A Question Mark Buried Eighteen Years Deep
- Ji-young collects the mail at the same hour as before. Instead of groceries she carries a small bag of hypertension pills. On the sofa she opens an envelope: 39th Class Reunion Invitation. At the bottom of the guest list—Mi-ae.
Her heart stops, then restarts.
Hyun-su still does not know that his wife witnessed that day, or that she never asked. Evening comes; Hyun-su lifts the remote and turns on the drama. Ji-young speaks:
"Come to think of it, when June arrives we’ll be married thirty-two years."
Hyun-su nods. His gaze is unchanged from that afternoon in 2006.
That gaze, crossed with hers beneath the ginkgo—I still cannot forget.
Every June, Ji-young dreams of the black slip swaying under the tree. When she wakes, she dabs her eyes with a handkerchief while Hyun-su snores, oblivious.
The Second Story She Never Told
In a modest Seoul apartment, something similar happened.
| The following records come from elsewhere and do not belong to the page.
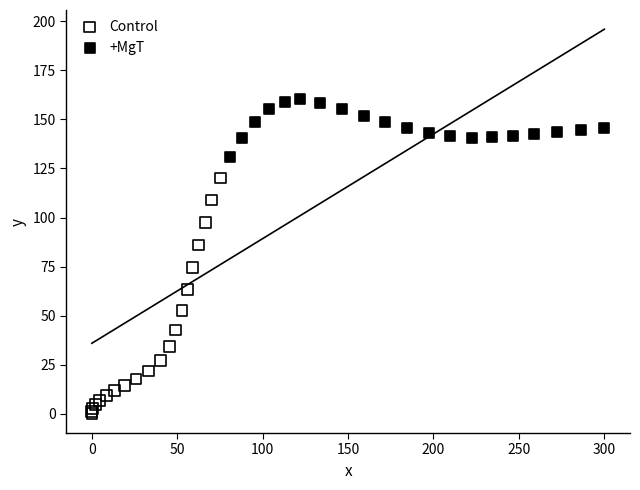

Which series has the largest Y range (max minus min)?

Control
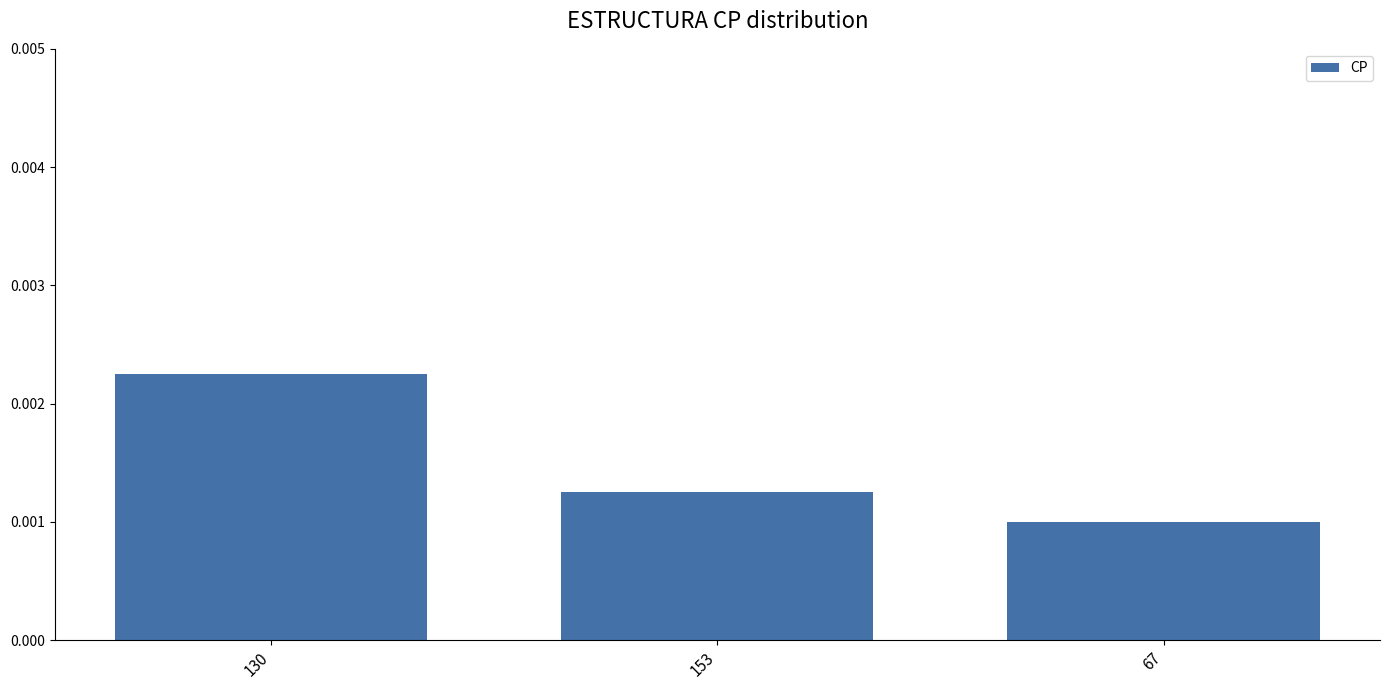

Does the chart contain stacked bars?

No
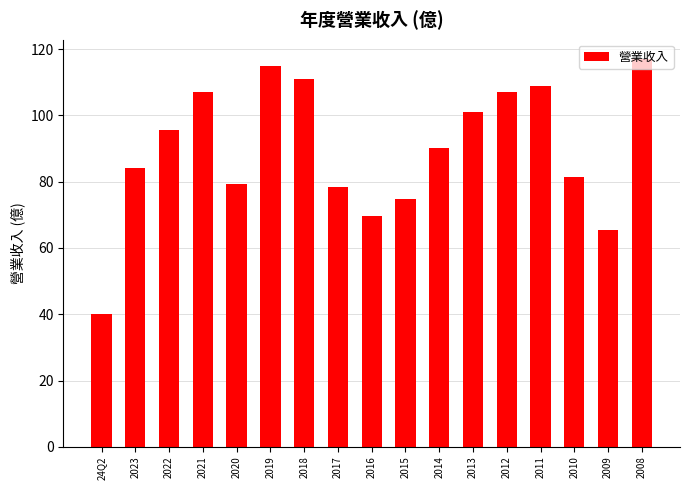

What is the label of the 5th bar from the left?

2020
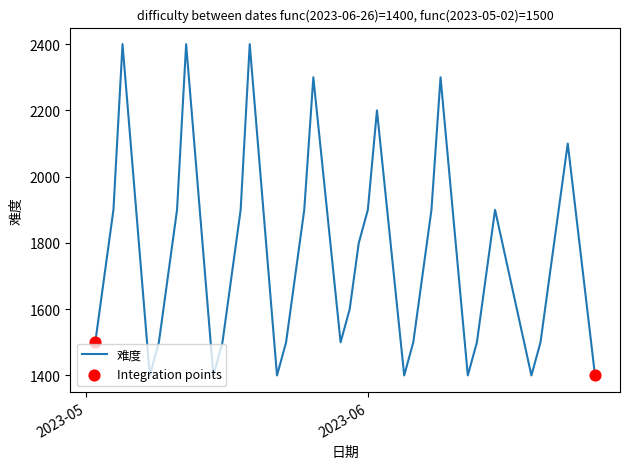

Between 2023-05-19 and 2023-05-23, which is larger?

2023-05-19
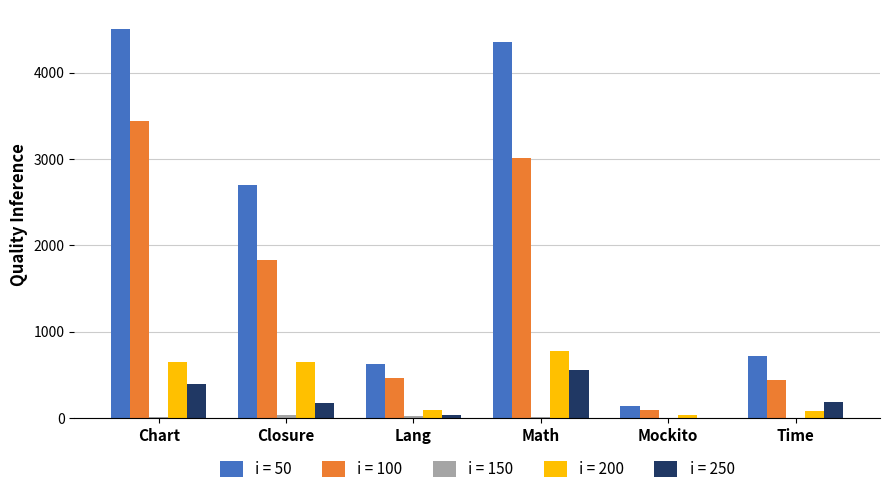

Which series has the largest total across all categories?

i = 50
Sang-hoon and Soo-jin, married since 1992, returned from their son’s wedding last year and found, in the bedside drawer, a 2006 hair-salon receipt that had slipped from a stranger’s wallet. Not Soo-jin’s receipt; another woman’s. The salon, called Min-ju, had already closed when they dialed the number. Still, Soo-jin never asked. Sang-hoon never confessed. They stroked each other’s silence nightly and folded the receipt back into the drawer.
Why We Never Open the Door
We are creatures who hunt for proof of love and, simultaneously, ache to bury it. The homework thirty-two years could not finish is not simply infidelity but how terrified we became of each other.
The day the affair surfaced, Ji-young chose silence over the blade. That silence did not swallow anger; it survived it.
If I had asked, could I still be sleeping in this bed?
Studies show that among couples married twenty years or more, many sense a spouse’s affair yet deliberately seal their lips. It is not mere endurance; it is a struggle to keep the organism called us intact. Utter the truth and three shared decades collapse. So they choose silence. Knife in hand, silence on tongue—both breed the same revulsion.
Can You Still Open That Door?
June 18, 2006. The wristwatch froze at 3:14. It never ticked again; Ji-young never had it repaired. The dial still reads 3:14.
Did Hyun-su ever see Mi-ae afterward, or was it only an afternoon’s temptation? No one knows.
Right now, what lies hidden in your bedside drawer—or vibrating in a quiet corner of your heart at 3:14 p.m.?
And can you, at last, open that door?